Abstract:Predicting critical health outcomes such as patient mortality and hospital readmission is essential for improving survivability. However, healthcare datasets have many concurrences that create complexities, leading to poor predictions. Consequently, pre-processing the data is crucial to improve its quality. In this study, we use an existing pre-processing algorithm, concatenation, to improve data quality by decreasing the complexity of datasets. Sixteen healthcare datasets were extracted from two databases - MIMIC III and University of Illinois Hospital - converted to the event logs, they were then fed into the concatenation algorithm. The pre-processed event logs were then fed to the Split Miner (SM) algorithm to produce a process model.

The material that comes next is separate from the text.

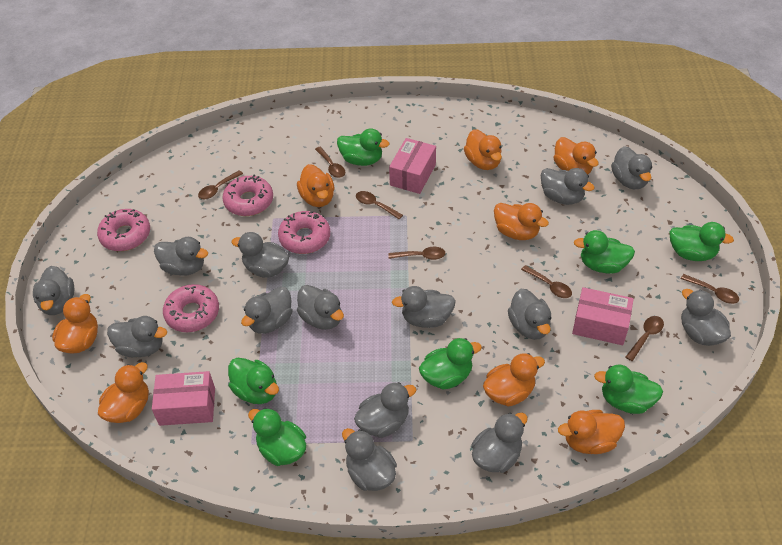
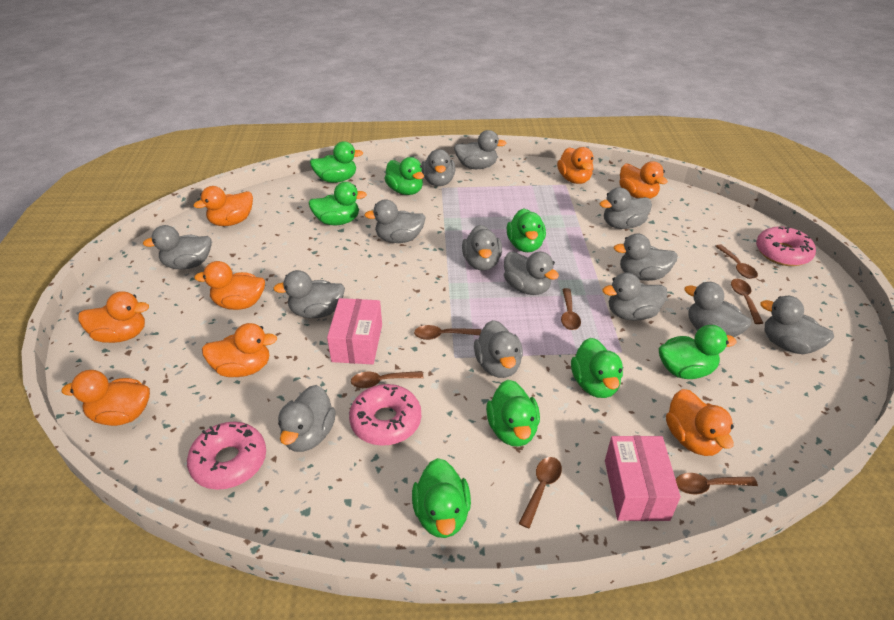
green duck: 7 -> 8
pink box: 3 -> 2
pink donut: 4 -> 3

Process model quality was evaluated before and after concatenation using the following metrics: fitness, precision, F-Measure, and complexity. The pre-processed event logs were also used as inputs to the Decay Replay Mining (DREAM) algorithm to predict critical outcomes. We compared predicted results before and after applying the concatenation algorithm using Area Under the Curve (AUC) and Confidence Intervals (CI). Results indicated that the concatenation algorithm improved the quality of the process models and predictions of the critical health outcomes.